The match between Italy and Scotland has often been dubbed “the battle for the wooden spoon” and, looking at the stats, it usually is. Since Italy joined the competition in 2000, the bottom two teams have been Italy and Scotland on 11 occasions. Only once has neither side been in fifth or sixth position.
While both nations offer more to the competition than just the race to the bottom, the fact is, more often than not, they are competing for fifth place. Towards the end of former Scotland head coach Vern Cotter’s reign, the team came fourth back-to-back but, since then, they appear to be sliding backwards and it’s not inconceivable that they could finish last this time around.
Italy, meanwhile, haven’t won a game in the Six Nations since 2015 (we’re talking about the men’s team here; the women actually came second in 2019, winning three of their five matches). The last time they did was, of course, against Scotland. Away from home, in the third round, behind until the final minute of the game, Italy won 22-19 to condemn the Scots to sixth place.
The following two years, while not without drama, saw Scotland beat their rivals as part of their all-round improved performances in the tournament. In 2018, however, the Scots only won the match in Rome with a 79th-minute penalty from Greig Laidlaw, having been 12 points down in the second half. That 27-29 loss remains the closest Italy have come in the last five years to winning a match and avoiding last place.

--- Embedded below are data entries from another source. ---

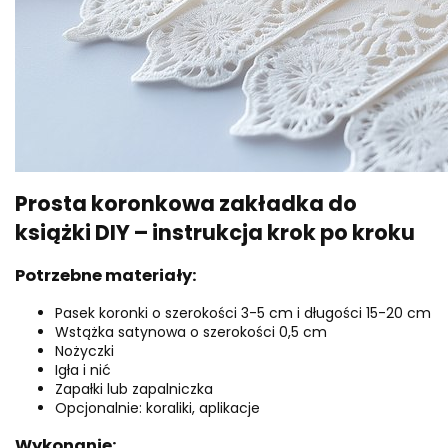
Prosta koronkowa zakładka do
książki DIY – instrukcja krok po kroku
Potrzebne materiały:
Pasek koronki o szerokości 3-5 cm i długości 15-20 cm
Wstążka satynowa o szerokości 0,5 cm
Nożyczki
Igła i nić
Zapałki lub zapalniczka
Opcjonalnie: koraliki, aplikacje
Wykonanie:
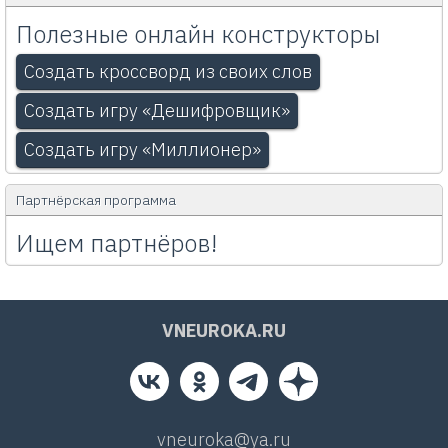
Полезные онлайн конструкторы
Создать кроссворд из своих слов
Создать игру «Дешифровщик»
Создать игру «Миллионер»
Партнёрская программа
Ищем партнёров!
VNEUROKA.RU
vneuroka@ya.ru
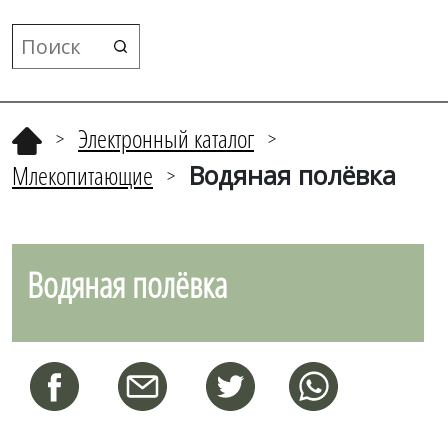
Электронный каталог
>
>
Млекопитающие
Водяная полёвка
>
Водяная полёвка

The scoreline in 2019 flattered the Azzurri, who scored three late tries with Scotland were a man down and looking to the next match, enjoying Blair Kinghorn scoring their first Six Nations hat-trick in 30 years.
What lies in store this year? Both sides have lost their opening two rounds and seem destined to occupy fifth and sixth place again. Scotland have been comfortably the more impressive of the two, arguably deserving to defeat Ireland and subject to horrendous weather conditions against England. Italy were nilled in their opening game, conceding 42 points to a patchy Wales team, and another 35 against France — although, that time, they scored 22 points of their own.
Scotland are, of course, without the star fly-half, with both Finn Russell and head coach Gregor Townsend still refusing to back down in their disagreement. In Russell’s absence, Adam Hastings has shown himself a capable deputy but he does not have the former’s game-changing brilliance.
Italy have added one of the best goal-kicking coaches in the world, Albert Keuris, to their staff, hoping to finally convert their opportunities into points. They also have a new coach and a new attacking style and it might be that, after the two-week break, more pieces of the puzzle fall into place for their first home game of the tournament.
Most important of all, however, is Sergio Parisse. The man who has lost a record 108 test matches in Italian blue, who has played in more Six Nations matches than anyone else, who for so long was the focus of everything Italy did, is finally retiring. That match will be the final round against England but, despite not playing, he will surely inspire those in the Stadio Olimpico.
Parisse is no longer able to wrest victories for Italy through his sheer force of will but perhaps his team will be able to earn one for him, as the crowd gives him the retirement send-off he was denied in Japan.